After reparametrizing to use an affine parameter, this becomes the geodesic equation.

That sounds like a promising approach that ought to work. I tried doing this but, because of the complexity of L, the algebra soon became very ugly and I ran out of paper ( or patience - one or the other).

Maybe I took a wrong turn somewhere. Have you worked it through?

 

[stevendaryl]

That sounds like a promising approach that ought to work. I tried doing this but, because of the complexity of L, the algebra soon became very ugly and I ran out of paper ( or patience - one or the other).

Maybe I took a wrong turn somewhere. Have you worked it through?

It's easy to get into a blind alley, but I don't think this is that bad.

With $L = \sqrt{g_{\mu \nu} U^\mu U^\nu}$,

• $\dfrac{\partial}{\partial U^\mu} L = \dfrac{1}{L} g_{\mu \nu} U^\nu$
• $\dfrac{\partial}{\partial x^\mu} L = \dfrac{1}{2L} \dfrac{\partial g_{\mu' \nu}}{\partial x^\mu} U^{\mu'} U^\nu$

So the Euler-Lagrange equations give:

$\dfrac{1}{L} \dfrac{d}{ds} (g_{\mu \nu} U^\nu) + g_{\mu \nu} U^\nu \dfrac{d}{ds} \dfrac{1}{L} = \dfrac{1}{2L} \dfrac{\partial g_{\mu' \nu}}{\partial x^\mu} U^{\mu'} U^\nu$

Now, the great simplification comes from assuming $\dfrac{d}{ds} \dfrac{1}{L} = 0$, so $L =$ a constant along the path. With this assumption, the equation simplifies to (multiplying both sides by $L$)

$\dfrac{d}{ds} (g_{\mu \nu} U^\nu) = \dfrac{1}{2} \dfrac{\partial g_{\mu' \nu}}{\partial x^\mu} U^{\mu'} U^\nu$

We expand the left-hand side to get:

$(\dfrac{d}{ds} g_{\mu \nu}) U^\nu + g_{\mu \nu} \dfrac{d}{ds} U^\nu = \dfrac{1}{2} \dfrac{\partial g_{\mu' \nu}}{\partial x^\mu} U^{\mu'} U^\nu$

Then you use: $\dfrac{d}{ds} g_{\mu \nu} = (\dfrac{\partial}{\partial x^{\mu'}} g_{\mu \nu}) \dfrac{d}{ds} x^{\mu'} = (\dfrac{\partial}{\partial x^{\mu'}} g_{\mu \nu}) U^{\mu'}$ (the chain rule for derivatives)

**Instructions:**
1 - Reproduce the passage of the forum excerpt that opens with the words "It's easy to" and ends after the words "sides by $L$)".
2 - Using the forum excerpt, decide whether each statement agrees with it, answering yes or no and quoting the words that settle it: (a) The reply assumes that L stays constant along the path. (b) The first poster reports finishing the algebra without trouble. (c) The reply calls it hard to get into a blind alley.
Answer from the forum excerpt alone.

**Data:**
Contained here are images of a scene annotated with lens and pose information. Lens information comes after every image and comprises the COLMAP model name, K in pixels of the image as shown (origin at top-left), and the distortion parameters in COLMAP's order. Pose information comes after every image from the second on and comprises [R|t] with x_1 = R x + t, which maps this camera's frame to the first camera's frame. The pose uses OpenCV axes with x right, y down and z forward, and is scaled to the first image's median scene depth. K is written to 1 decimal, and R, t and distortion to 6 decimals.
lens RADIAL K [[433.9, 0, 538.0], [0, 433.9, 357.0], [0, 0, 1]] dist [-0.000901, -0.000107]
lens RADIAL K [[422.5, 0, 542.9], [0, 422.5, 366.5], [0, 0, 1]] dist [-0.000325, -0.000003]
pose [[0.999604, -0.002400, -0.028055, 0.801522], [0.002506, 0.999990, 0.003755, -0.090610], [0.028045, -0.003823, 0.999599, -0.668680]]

**Expected responses:**
1 -
It's easy to get into a blind alley, but I don't think this is that bad.

With $L = \sqrt{g_{\mu \nu} U^\mu U^\nu}$,

• $\dfrac{\partial}{\partial U^\mu} L = \dfrac{1}{L} g_{\mu \nu} U^\nu$
• $\dfrac{\partial}{\partial x^\mu} L = \dfrac{1}{2L} \dfrac{\partial g_{\mu' \nu}}{\partial x^\mu} U^{\mu'} U^\nu$

So the Euler-Lagrange equations give:

$\dfrac{1}{L} \dfrac{d}{ds} (g_{\mu \nu} U^\nu) + g_{\mu \nu} U^\nu \dfrac{d}{ds} \dfrac{1}{L} = \dfrac{1}{2L} \dfrac{\partial g_{\mu' \nu}}{\partial x^\mu} U^{\mu'} U^\nu$

Now, the great simplification comes from assuming $\dfrac{d}{ds} \dfrac{1}{L} = 0$, so $L =$ a constant along the path. With this assumption, the equation simplifies to (multiplying both sides by $L$)

2 -
(a) Yes: "so $L =$ a constant along the path"
(b) No: "the algebra soon became very ugly and I ran out of paper"
(c) No: "It's easy to get into a blind alley"